• TASK DESCRIPTION:
In the entries below, count the lines that include the word "without" and reply with the number alone.

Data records

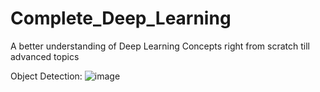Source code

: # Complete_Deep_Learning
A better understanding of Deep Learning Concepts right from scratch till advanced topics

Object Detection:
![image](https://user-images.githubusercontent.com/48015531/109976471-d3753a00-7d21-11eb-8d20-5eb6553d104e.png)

--

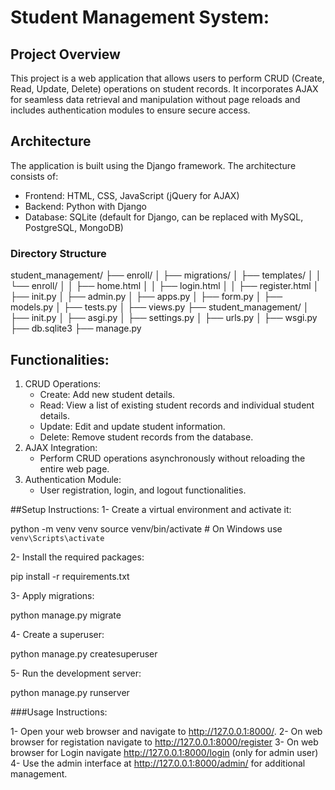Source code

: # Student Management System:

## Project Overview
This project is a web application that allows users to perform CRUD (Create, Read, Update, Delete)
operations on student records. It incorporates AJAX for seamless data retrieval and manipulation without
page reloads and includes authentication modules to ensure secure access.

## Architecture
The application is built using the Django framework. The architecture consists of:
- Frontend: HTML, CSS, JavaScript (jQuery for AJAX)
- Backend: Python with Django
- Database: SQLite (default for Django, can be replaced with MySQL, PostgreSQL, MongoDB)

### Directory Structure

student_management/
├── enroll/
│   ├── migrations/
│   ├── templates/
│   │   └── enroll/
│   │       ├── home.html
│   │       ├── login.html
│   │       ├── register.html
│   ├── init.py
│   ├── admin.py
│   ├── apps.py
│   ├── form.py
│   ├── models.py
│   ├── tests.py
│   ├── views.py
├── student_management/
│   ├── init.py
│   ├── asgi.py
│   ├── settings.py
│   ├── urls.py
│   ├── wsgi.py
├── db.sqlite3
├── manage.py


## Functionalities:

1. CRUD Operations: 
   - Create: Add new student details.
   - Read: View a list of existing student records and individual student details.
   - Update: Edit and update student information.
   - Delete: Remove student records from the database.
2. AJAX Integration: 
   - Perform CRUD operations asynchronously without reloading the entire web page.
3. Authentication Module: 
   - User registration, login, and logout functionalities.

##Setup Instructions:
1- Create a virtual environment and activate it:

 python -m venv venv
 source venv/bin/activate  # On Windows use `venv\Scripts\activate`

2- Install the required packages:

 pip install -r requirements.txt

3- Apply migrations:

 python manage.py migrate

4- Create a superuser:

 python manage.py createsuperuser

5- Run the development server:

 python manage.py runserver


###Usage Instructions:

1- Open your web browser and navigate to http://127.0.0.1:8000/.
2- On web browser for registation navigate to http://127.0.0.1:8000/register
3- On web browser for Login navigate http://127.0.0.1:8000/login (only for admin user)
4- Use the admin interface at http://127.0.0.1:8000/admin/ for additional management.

• ANSWER BOX:
2